You can find Better Never Than Late at Cassava Republic (Kindle, EPUB, and paperback), where it joins Toni Kan’s Nights of the Creaking Bed and The Whispering Trees, by Abubakar Ibrahim in the Cassava Shorts series. 

Zahra’s Words on the Times… below joins Chika Unigwe’s – published on the blog yesterday – and others from our communities who have been affected by the pandemic. Words on the Times is a Q&A inspired by Clémence Michallon’s set of interviews in the Independent with authors whose launches were cancelled due to the lockdown (here), offered in the spirit of community and connection around our common interests in African letters.

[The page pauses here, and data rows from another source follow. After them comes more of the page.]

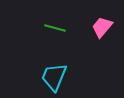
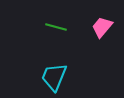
green line: moved 1 px right, 1 px up
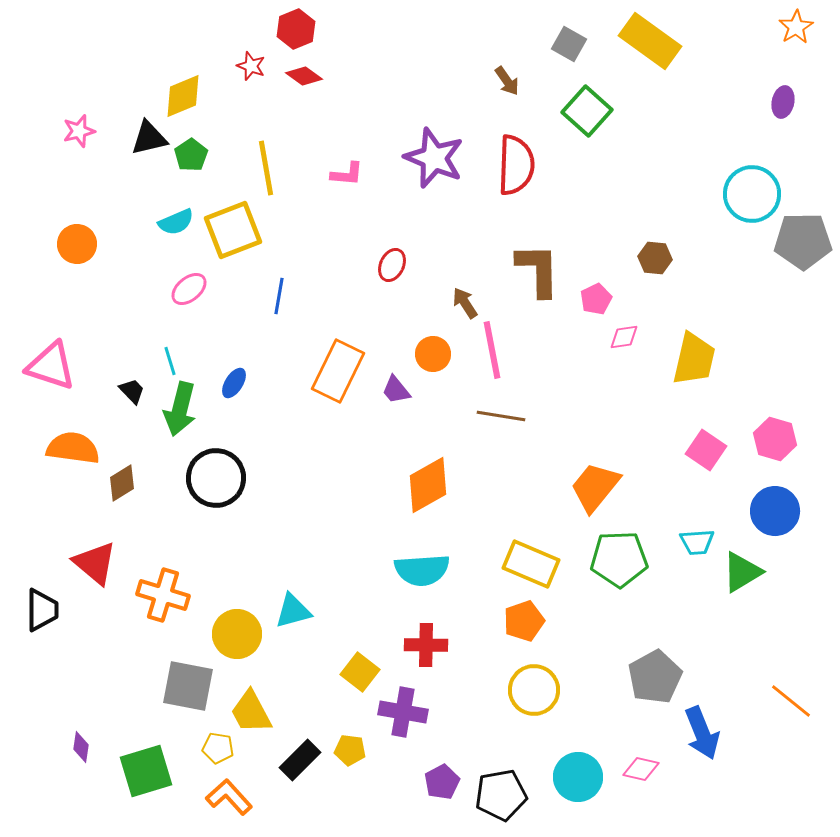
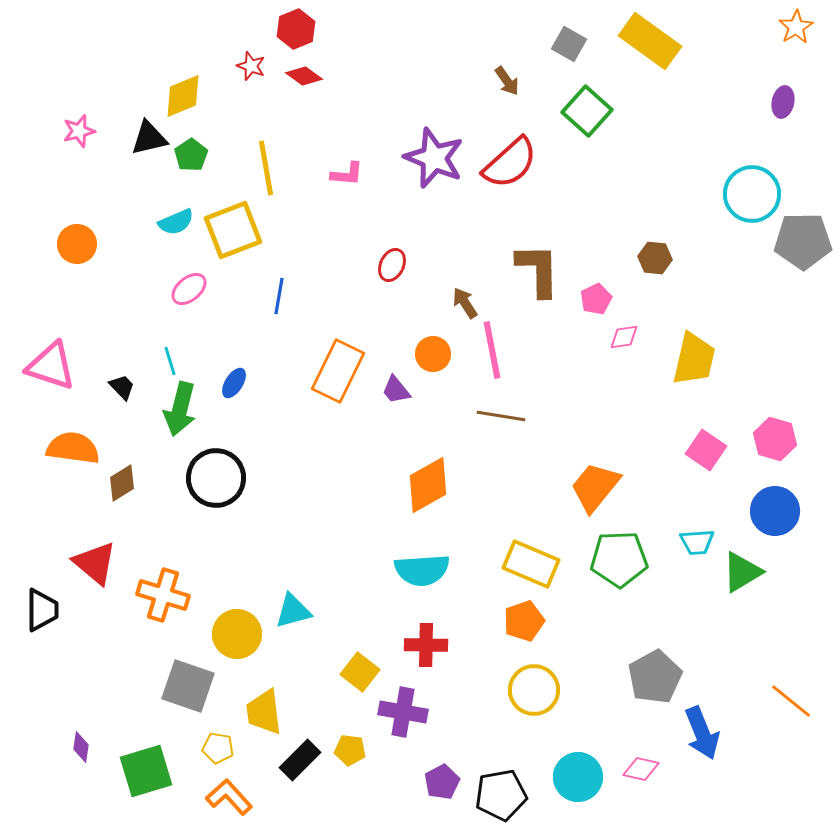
red semicircle at (516, 165): moved 6 px left, 2 px up; rotated 46 degrees clockwise
black trapezoid at (132, 391): moved 10 px left, 4 px up
gray square at (188, 686): rotated 8 degrees clockwise
yellow trapezoid at (251, 712): moved 13 px right; rotated 21 degrees clockwise
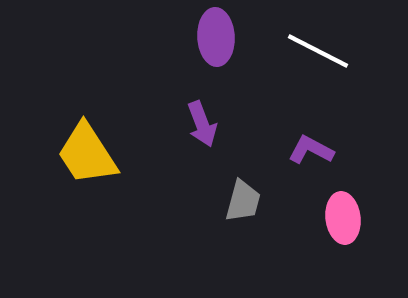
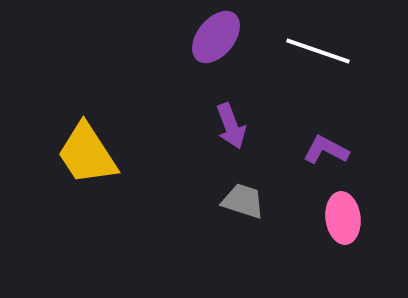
purple ellipse: rotated 42 degrees clockwise
white line: rotated 8 degrees counterclockwise
purple arrow: moved 29 px right, 2 px down
purple L-shape: moved 15 px right
gray trapezoid: rotated 87 degrees counterclockwise
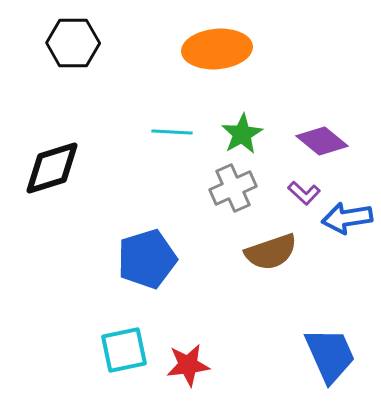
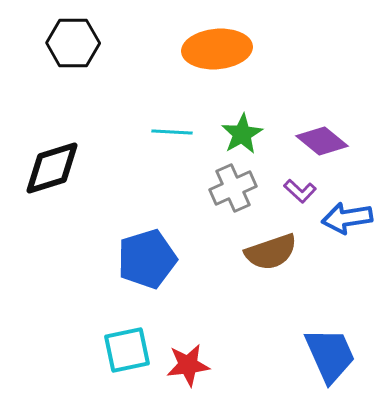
purple L-shape: moved 4 px left, 2 px up
cyan square: moved 3 px right
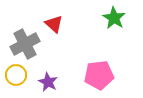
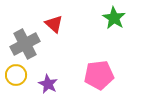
purple star: moved 2 px down
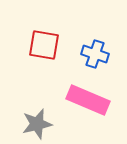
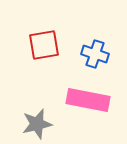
red square: rotated 20 degrees counterclockwise
pink rectangle: rotated 12 degrees counterclockwise
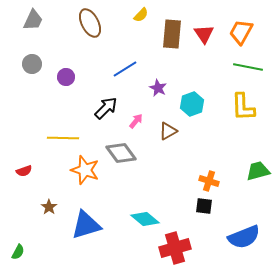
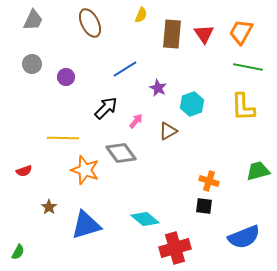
yellow semicircle: rotated 21 degrees counterclockwise
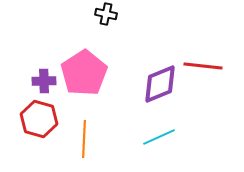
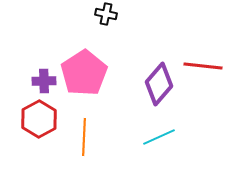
purple diamond: moved 1 px left; rotated 27 degrees counterclockwise
red hexagon: rotated 15 degrees clockwise
orange line: moved 2 px up
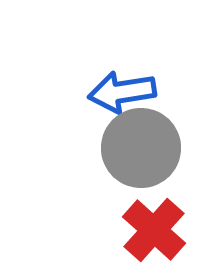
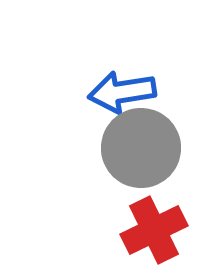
red cross: rotated 22 degrees clockwise
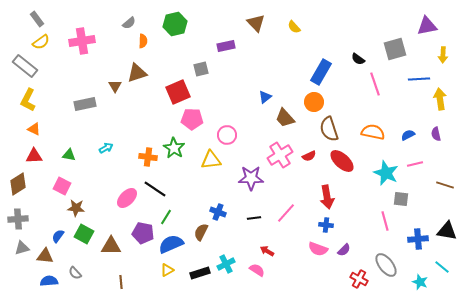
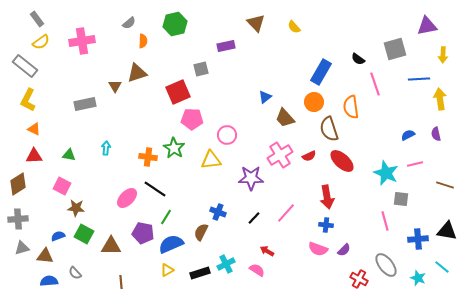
orange semicircle at (373, 132): moved 22 px left, 25 px up; rotated 110 degrees counterclockwise
cyan arrow at (106, 148): rotated 56 degrees counterclockwise
black line at (254, 218): rotated 40 degrees counterclockwise
blue semicircle at (58, 236): rotated 32 degrees clockwise
cyan star at (420, 282): moved 2 px left, 4 px up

Africa in Words: Tell us a bit about your own work and the ways that the COVID-19 pandemic has altered your plans.
Zahra Banday: I currently work in Advertising and due to the pandemic, many projects have been halted. Zoom and telephone calls have become part of my everyday routine. I have found that this pandemic has allowed a needed pause to the hectic bustle of everyday life. I have ample time to read and write. I can engage with my clients more and work out how we can help them and their brands in such an uncertain time. 

AiW: In what ways are you working now that you weren’t before?
ZB: Usually I am running all over London, sitting on the tube had become my stationary time to collect my thoughts and ideas for different projects I was working on. As the tube is no longer a part of my day I do most of my brainstorming on my daily walk. 

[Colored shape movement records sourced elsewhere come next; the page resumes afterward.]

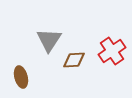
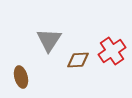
brown diamond: moved 4 px right
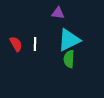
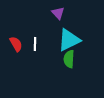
purple triangle: rotated 40 degrees clockwise
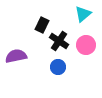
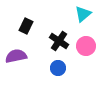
black rectangle: moved 16 px left, 1 px down
pink circle: moved 1 px down
blue circle: moved 1 px down
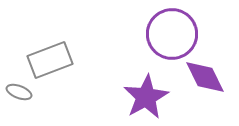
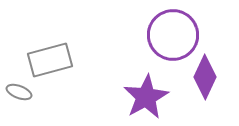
purple circle: moved 1 px right, 1 px down
gray rectangle: rotated 6 degrees clockwise
purple diamond: rotated 51 degrees clockwise
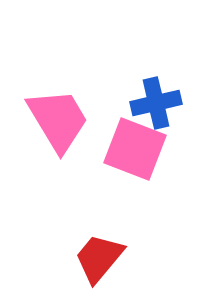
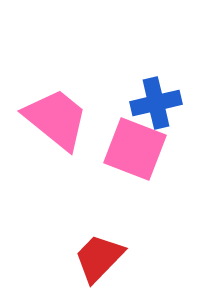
pink trapezoid: moved 2 px left, 1 px up; rotated 20 degrees counterclockwise
red trapezoid: rotated 4 degrees clockwise
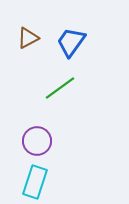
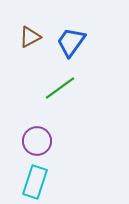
brown triangle: moved 2 px right, 1 px up
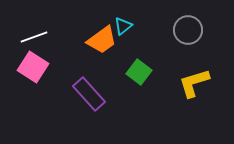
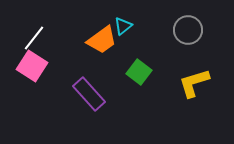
white line: moved 1 px down; rotated 32 degrees counterclockwise
pink square: moved 1 px left, 1 px up
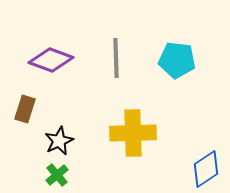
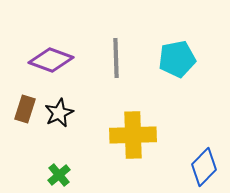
cyan pentagon: moved 1 px up; rotated 18 degrees counterclockwise
yellow cross: moved 2 px down
black star: moved 28 px up
blue diamond: moved 2 px left, 2 px up; rotated 12 degrees counterclockwise
green cross: moved 2 px right
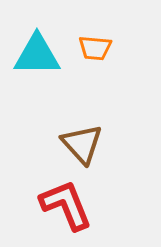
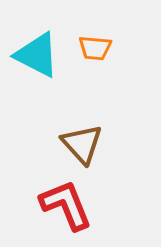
cyan triangle: rotated 27 degrees clockwise
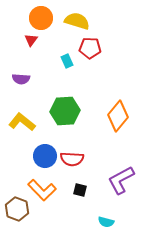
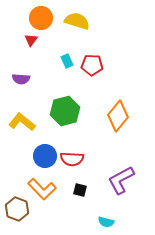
red pentagon: moved 2 px right, 17 px down
green hexagon: rotated 12 degrees counterclockwise
orange L-shape: moved 1 px up
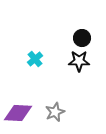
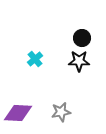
gray star: moved 6 px right; rotated 12 degrees clockwise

AiW: What have you found most supportive and/or heart lifting in this time?
ZB: I am loving the creativity of the ad industry at this time, for example Netflix taking up billboards and writing key spoilers to their popular shows on them to deter people from going out lest their show be ruined. However, the king of lockdown advertising to me is Ryan Reynolds. His IG Stories, full of his dry Canadian wit and deadpan looks to camera have me howling with laughter every time. 

AiW: How can our communities support you?
ZB: I would say that in these uncertain times human connection is incredibly important, checking in on people, even via text, is necessary. Support local businesses where you can, we have been ordering fresh fruit and vegetable boxes from our greengrocers. Read the news to stay informed but don’t overwhelm yourself. Taking care of your mental health is incredibly important, try to do something that makes you happy a day, this could be in the form of reading a new novel like Better Never Than Late or simply having a cup of tea and a digestive. Support people around you but also remember to be kind to yourself during this time.